━━━ Available records ━━━

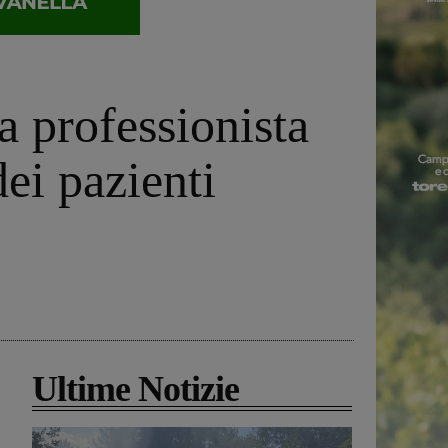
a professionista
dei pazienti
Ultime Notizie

━━━
━━━ Available records ━━━

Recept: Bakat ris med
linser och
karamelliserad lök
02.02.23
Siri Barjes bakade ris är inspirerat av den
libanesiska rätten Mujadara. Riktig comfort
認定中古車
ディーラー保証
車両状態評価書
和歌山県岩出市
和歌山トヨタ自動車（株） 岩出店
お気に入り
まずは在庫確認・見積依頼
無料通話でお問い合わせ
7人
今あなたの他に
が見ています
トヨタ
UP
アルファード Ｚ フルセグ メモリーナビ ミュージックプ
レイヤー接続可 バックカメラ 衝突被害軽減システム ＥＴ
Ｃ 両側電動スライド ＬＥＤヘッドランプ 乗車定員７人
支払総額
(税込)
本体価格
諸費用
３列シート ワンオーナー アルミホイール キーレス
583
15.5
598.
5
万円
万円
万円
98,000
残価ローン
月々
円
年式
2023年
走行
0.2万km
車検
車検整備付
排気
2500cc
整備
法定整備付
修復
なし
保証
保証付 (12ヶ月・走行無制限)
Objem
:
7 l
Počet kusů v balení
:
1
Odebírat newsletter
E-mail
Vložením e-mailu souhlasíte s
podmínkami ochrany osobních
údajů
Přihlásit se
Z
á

━━━
━━━ Available records ━━━

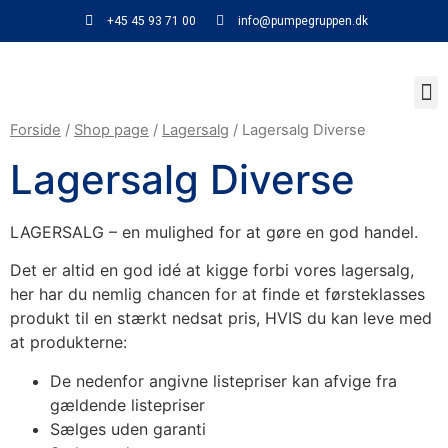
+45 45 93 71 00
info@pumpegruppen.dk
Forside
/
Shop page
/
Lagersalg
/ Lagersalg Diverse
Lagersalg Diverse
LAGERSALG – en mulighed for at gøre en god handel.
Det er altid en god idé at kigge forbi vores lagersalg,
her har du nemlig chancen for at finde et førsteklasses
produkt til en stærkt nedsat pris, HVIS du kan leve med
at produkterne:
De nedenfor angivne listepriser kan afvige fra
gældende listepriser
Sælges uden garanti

━━━

_What to work on_.
Every line of the listing that holds the word "Diverse" should be counted. Please give that number only.

_Response below_.
2